#### Directions for this task:
Everything in the records must be copied exactly, apart from the pictures.

------ Dataset entries ------

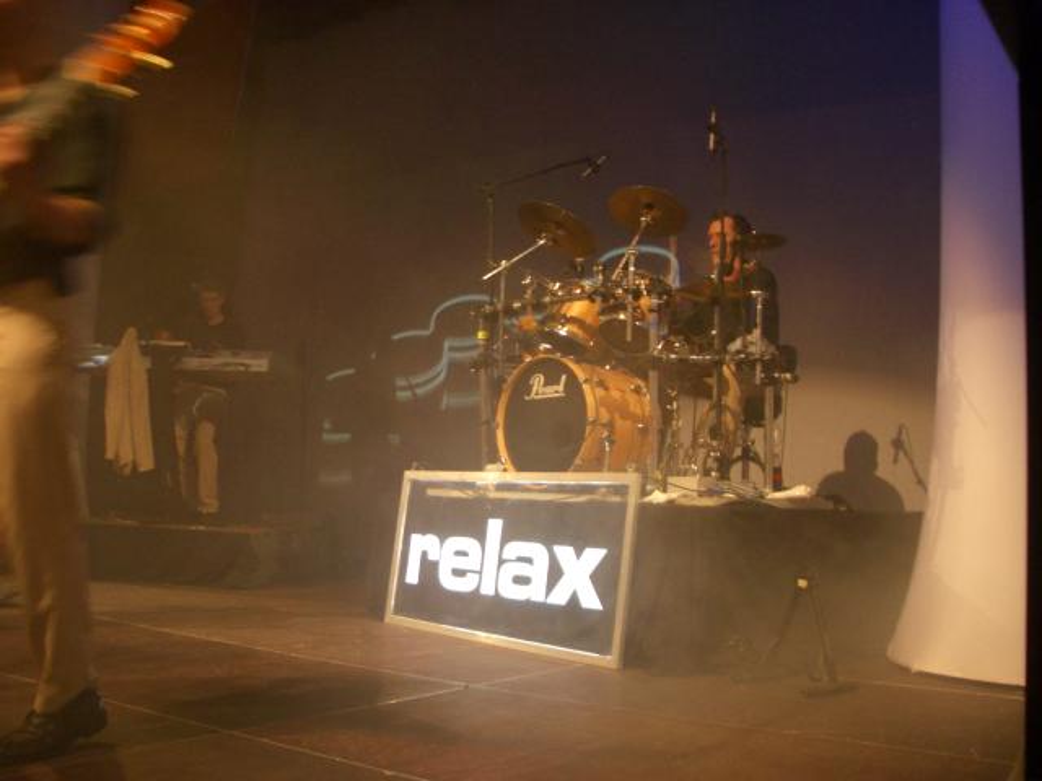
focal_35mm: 35
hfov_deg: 52.6
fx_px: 1054
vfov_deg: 40.7
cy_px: 390
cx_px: 521
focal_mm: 5.8
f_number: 2.6
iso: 100
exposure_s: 1/8
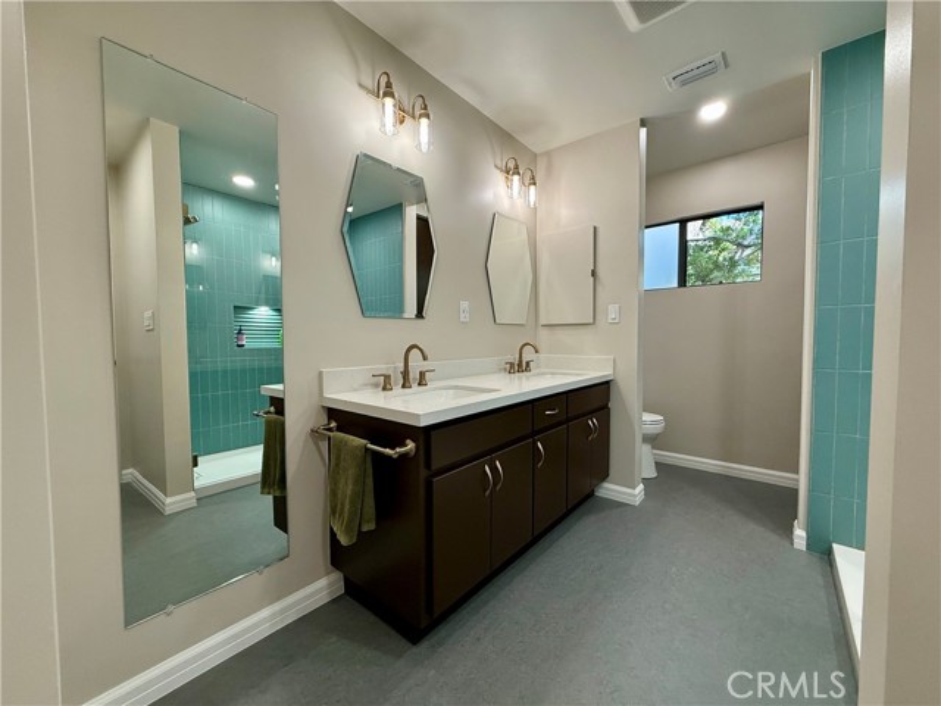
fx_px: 381
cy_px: 353
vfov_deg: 85.7
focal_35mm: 14
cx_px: 470
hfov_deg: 102.1
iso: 160
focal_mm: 2.22
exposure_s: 1/120
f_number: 2.2
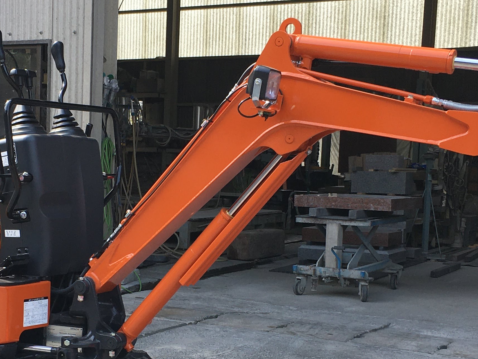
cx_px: 156
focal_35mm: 68
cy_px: 255
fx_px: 939
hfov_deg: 28.4
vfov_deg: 21.5
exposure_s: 1/363
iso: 25
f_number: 2.2
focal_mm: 4.15
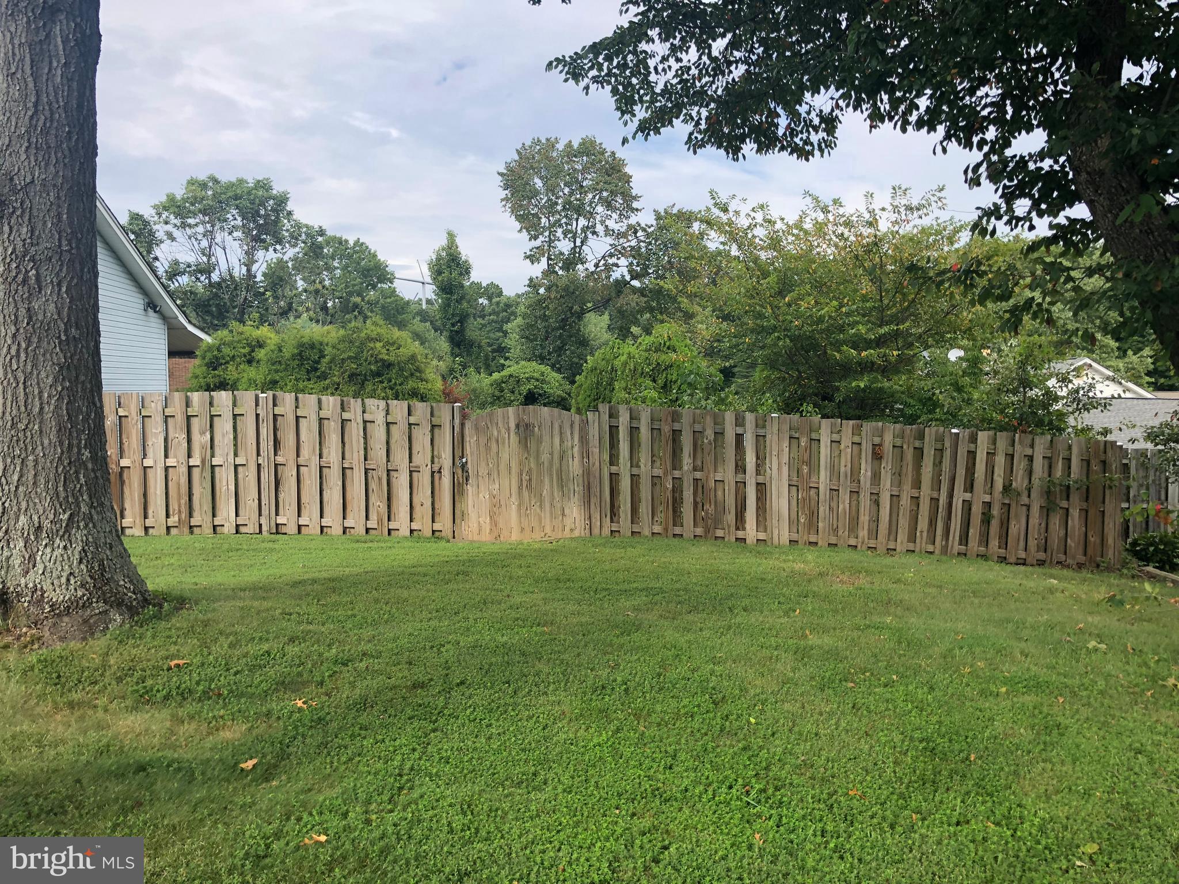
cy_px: 442
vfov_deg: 49.7
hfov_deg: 63.4
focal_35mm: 28
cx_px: 590
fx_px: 954
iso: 20
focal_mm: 3.99
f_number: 1.8
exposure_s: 1/725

------

#### Solution to this task:
focal_35mm: 35
hfov_deg: 52.6
fx_px: 1054
vfov_deg: 40.7
cy_px: 390
cx_px: 521
focal_mm: 5.8
f_number: 2.6
iso: 100
exposure_s: 1/8
fx_px: 381
cy_px: 353
vfov_deg: 85.7
focal_35mm: 14
cx_px: 470
hfov_deg: 102.1
iso: 160
focal_mm: 2.22
exposure_s: 1/120
f_number: 2.2
cx_px: 156
focal_35mm: 68
cy_px: 255
fx_px: 939
hfov_deg: 28.4
vfov_deg: 21.5
exposure_s: 1/363
iso: 25
f_number: 2.2
focal_mm: 4.15
cy_px: 442
vfov_deg: 49.7
hfov_deg: 63.4
focal_35mm: 28
cx_px: 590
fx_px: 954
iso: 20
focal_mm: 3.99
f_number: 1.8
exposure_s: 1/725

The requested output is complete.